### Extrait du document:
Le vrai problème au Congo, et nul n’y échappe aussi bien du côté du pouvoir que de l’opposition, c’est la cupidité et une certaine voracité. Entre ceux qui avaient un jour dit : c’est notre tour de manger et les autres, un point commun : l’absence du patriotisme. Il désigne le dévouement d’un individu envers son pays qu’il reconnaît comme patrie. Le patriotisme est un puissant ressort d’action. Ce ressort qui a longtemps permis au Congo d’accomplir des exploits dans divers domaines est désormais cassé, corrompu par ce qu’il est convenu d’appeler les antivaleurs, néologisme congolais comme les Congolais savent en produire. Du grec, anti signifie qui est situé en face de, qui s’oppose à, qui est l’opposé, etc. Il sied de parler à la place d’antivaleurs, de déviance comme écart à la norme morale ou sociale. Déviance s’oppose donc à valeur qui désigne un principe moral ou esthétique universellement admis : liberté, fraternité, égalité, tolérance, solidarité, honneur, dignité, courage, justice, etc. Et, dans l’échelle des valeurs, le patriotisme est le plus important. Il est miné par les déviances mais aussi par le virus de la tribu, de l’ethnie ou de la région. Même dans ces cas, il faut être du côté du bon axe géographique. Les récriminations des laissés-pour-compte, situés du mauvais côté de l’axe, animent la chronique sociale.

Depuis l’élection par effraction de l’abbé Fulbert Youlou, en 1959, la politique dans notre pays se fait sur fond de revanche sourde.

Le patriotisme permet de défendre la patrie même au prix de son sang. Face à ce sentiment rien ne peut exister. C’est la noblesse de ce sentiment qui incita le général à la transgression de l’autorité et de se dresser contre la barbarie nazie.

### Données:

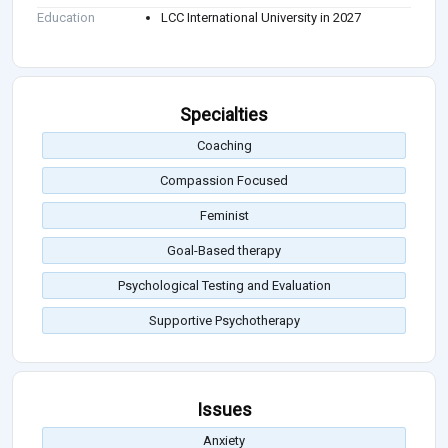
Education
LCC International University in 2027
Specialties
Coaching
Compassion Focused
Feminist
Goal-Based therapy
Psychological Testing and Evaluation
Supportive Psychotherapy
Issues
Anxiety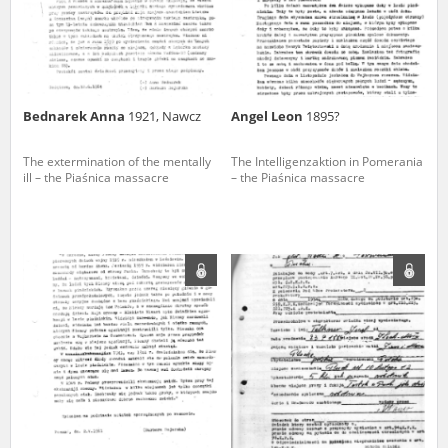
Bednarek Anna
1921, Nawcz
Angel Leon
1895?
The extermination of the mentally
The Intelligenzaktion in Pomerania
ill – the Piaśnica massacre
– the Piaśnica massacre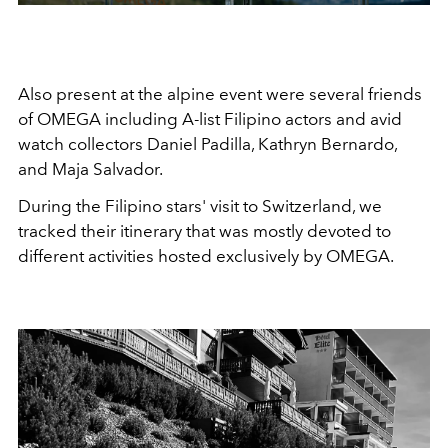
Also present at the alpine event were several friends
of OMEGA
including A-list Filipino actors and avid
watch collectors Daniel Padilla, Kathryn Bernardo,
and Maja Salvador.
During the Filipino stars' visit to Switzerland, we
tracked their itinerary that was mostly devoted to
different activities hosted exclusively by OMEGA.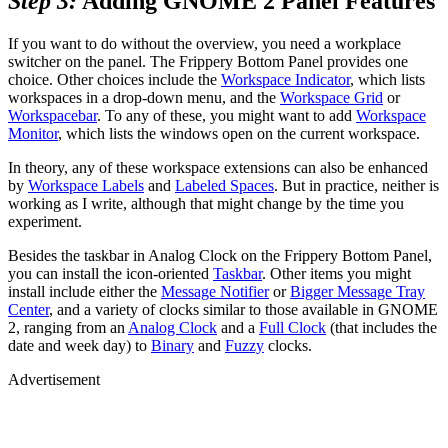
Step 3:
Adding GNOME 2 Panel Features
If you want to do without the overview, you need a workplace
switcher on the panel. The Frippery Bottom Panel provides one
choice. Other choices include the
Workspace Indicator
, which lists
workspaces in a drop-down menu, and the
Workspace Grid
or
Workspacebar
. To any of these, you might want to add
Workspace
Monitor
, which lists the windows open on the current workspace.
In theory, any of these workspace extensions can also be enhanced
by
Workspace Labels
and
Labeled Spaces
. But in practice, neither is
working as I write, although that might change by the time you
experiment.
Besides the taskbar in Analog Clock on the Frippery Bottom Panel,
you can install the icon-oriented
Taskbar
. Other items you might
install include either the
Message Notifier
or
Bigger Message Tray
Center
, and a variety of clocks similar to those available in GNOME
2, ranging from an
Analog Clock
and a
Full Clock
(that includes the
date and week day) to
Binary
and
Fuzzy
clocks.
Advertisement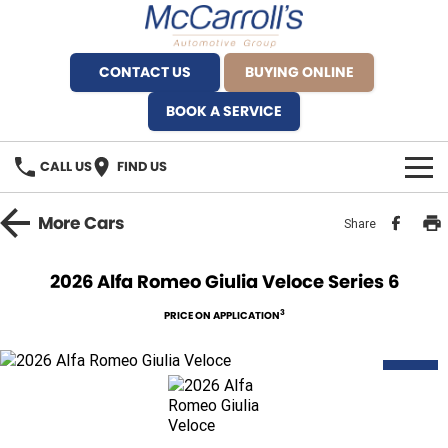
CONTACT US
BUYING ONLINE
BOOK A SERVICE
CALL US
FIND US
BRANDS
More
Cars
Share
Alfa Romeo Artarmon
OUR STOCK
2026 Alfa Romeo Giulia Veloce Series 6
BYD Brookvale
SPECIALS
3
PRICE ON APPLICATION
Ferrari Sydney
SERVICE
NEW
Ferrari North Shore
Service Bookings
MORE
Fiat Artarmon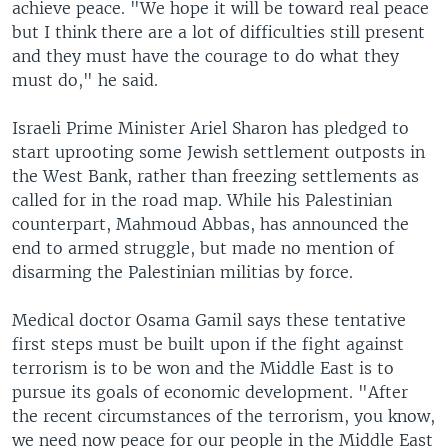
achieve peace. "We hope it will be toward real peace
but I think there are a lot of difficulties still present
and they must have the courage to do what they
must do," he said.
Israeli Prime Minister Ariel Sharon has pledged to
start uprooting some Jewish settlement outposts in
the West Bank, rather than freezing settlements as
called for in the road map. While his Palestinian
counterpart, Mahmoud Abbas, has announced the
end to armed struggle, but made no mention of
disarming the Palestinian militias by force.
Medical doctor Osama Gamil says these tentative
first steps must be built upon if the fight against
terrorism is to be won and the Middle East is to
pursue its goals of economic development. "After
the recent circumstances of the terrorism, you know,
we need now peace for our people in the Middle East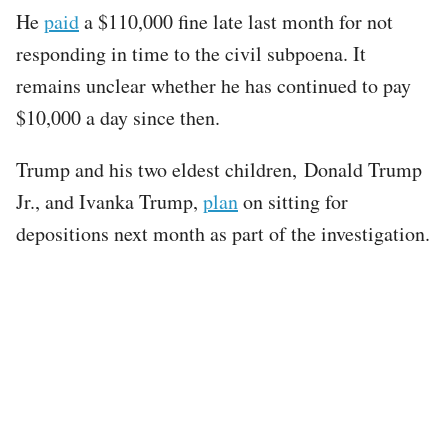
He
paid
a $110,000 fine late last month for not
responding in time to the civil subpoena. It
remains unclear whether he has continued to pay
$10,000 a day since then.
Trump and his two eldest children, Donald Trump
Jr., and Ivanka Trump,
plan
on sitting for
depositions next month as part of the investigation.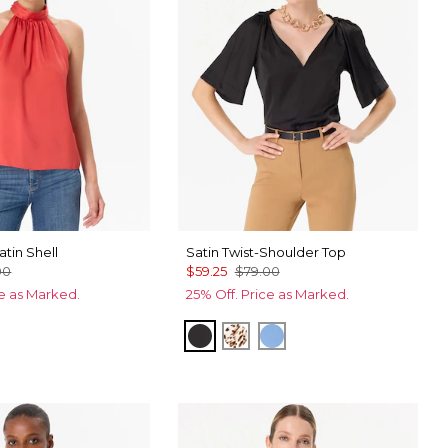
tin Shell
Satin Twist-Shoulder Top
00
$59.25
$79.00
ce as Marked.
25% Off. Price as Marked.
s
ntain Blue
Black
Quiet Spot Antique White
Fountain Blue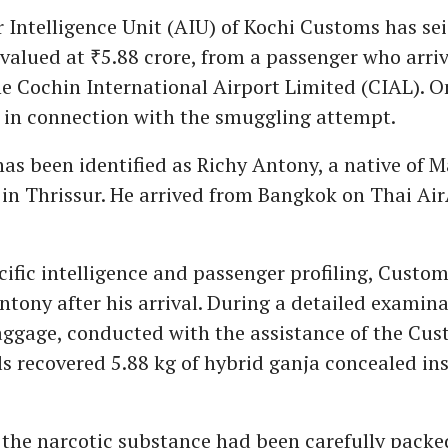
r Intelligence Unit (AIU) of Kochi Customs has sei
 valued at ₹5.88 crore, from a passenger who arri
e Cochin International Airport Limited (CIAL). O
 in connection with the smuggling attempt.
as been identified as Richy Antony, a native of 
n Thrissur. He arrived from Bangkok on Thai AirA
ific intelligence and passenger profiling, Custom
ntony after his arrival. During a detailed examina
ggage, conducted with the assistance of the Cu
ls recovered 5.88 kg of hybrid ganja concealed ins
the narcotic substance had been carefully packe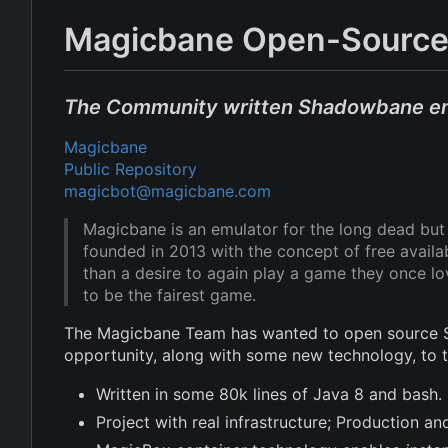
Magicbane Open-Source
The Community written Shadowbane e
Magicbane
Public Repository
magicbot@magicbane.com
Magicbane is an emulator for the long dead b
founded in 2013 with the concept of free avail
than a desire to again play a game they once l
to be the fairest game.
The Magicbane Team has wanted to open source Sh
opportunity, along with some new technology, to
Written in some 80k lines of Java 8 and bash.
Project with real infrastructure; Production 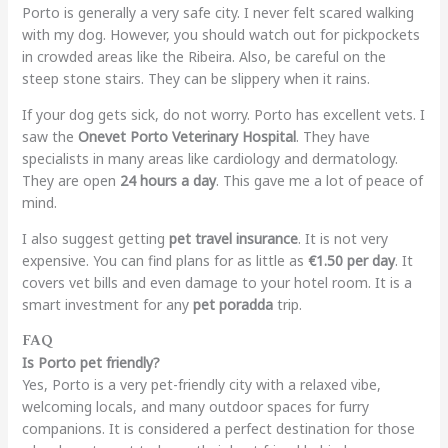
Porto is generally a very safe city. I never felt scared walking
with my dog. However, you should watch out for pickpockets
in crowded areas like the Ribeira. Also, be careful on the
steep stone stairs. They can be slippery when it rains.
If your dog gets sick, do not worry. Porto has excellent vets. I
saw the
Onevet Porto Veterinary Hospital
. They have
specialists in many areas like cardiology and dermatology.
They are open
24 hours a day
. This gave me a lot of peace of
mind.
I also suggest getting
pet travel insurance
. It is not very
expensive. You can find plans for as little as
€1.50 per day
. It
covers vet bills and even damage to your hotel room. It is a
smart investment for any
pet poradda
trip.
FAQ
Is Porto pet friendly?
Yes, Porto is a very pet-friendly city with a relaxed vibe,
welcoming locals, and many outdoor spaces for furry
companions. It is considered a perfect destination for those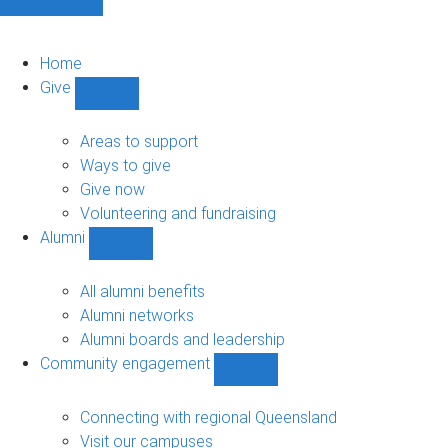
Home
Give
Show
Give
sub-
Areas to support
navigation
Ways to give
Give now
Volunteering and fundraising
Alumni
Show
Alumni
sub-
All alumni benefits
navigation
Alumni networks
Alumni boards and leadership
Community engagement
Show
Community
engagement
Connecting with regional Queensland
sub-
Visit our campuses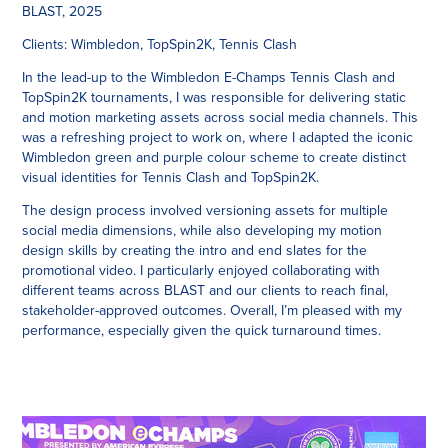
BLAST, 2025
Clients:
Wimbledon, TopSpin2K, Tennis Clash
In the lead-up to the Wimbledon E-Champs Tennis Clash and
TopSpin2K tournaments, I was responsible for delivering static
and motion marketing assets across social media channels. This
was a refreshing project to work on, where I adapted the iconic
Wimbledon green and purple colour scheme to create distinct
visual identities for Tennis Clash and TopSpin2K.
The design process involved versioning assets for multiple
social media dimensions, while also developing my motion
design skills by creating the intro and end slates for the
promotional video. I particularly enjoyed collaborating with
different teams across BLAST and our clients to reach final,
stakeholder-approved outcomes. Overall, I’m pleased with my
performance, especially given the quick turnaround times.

### Consignes:
**a.** D'après l'extrait sur le patriotisme au Congo, depuis quel événement la politique du pays se fait-elle sur fond de revanche sourde ?
**b.** Recopiez fidèlement le passage de l'extrait sur le patriotisme au Congo qui commence par « Depuis l’élection par » et se termine par « la barbarie nazie. ».
**c.** Poursuivez l'extrait sur le patriotisme au Congo à partir de sa dernière phrase.

### Réponses:
**a.** Depuis l'élection par effraction de l'abbé Fulbert Youlou, en 1959.

**b.**
Depuis l’élection par effraction de l’abbé Fulbert Youlou, en 1959, la politique dans notre pays se fait sur fond de revanche sourde.

Le patriotisme permet de défendre la patrie même au prix de son sang. Face à ce sentiment rien ne peut exister. C’est la noblesse de ce sentiment qui incita le général à la transgression de l’autorité et de se dresser contre la barbarie nazie.

**c.**
À coup de contrats léonins, les Congolais ont vendu leur âme. Ils sont prêts, pour assouvir leur frénésie de richesse indue. Depuis la fin de la guerre, ce qui réunit désormais les Congolais, c’est leur âpreté au gain facile. On en n’a pas fini avec les séquelles de la guerre : pillage des biens publics, malhonnêteté, vol, corruption, concussion, népotisme, etc. Une rupture bien comprise suppose de combattre ces déviances qui sont désormais de vrais fléaux qui plombent l’effort de développement.

Il y a quelques années, à Brazzaville, des fabricants de whisky furent arrêtés. Par leur breuvage infect, ils donnaient la mort aux Congolais. Leur patron se présenta, avec des espèces sonnantes, chez l’autorité congolaise à l’origine de l’arrestation de ces malfrats. C’est à ce moment que le patriotisme économique, comme disposition empathique, joua pleinement chez ladite autorité. Refus net face à la tentative de corruption de son visiteur. Elle saisît la justice pour une procédure en bonne et due forme. Les délinquants furent expulsés et l’argent déposé au Trésor public. Une personne dénuée de patriotisme, comme on en rencontre à tous les coins de rue, aurait sans difficulté signé pour libérer les délinquants incriminés. Quotidiennement, le Congo est victime des corrupteurs et de corrompus qui s’engraissent sur son dos. Même le citoyen lambda vit ces outrages. Le moindre acte administratif est monnayé. Toute honte bue, le personnel administratif se repait des difficultés des usagers. La gangrène est généralisée. Le pays entier en pâtit. Face à la crise qui perdure, du fait de quelques kleptomanes, pointés du doigt par l’opinion publique, nonobstant la présomption d’innocence, les Congolais attendent des comptes. L’heure des constats est terminée. Il faut agir. Le Congo est assommé, groggy. Il y a véritablement péril en la demeure.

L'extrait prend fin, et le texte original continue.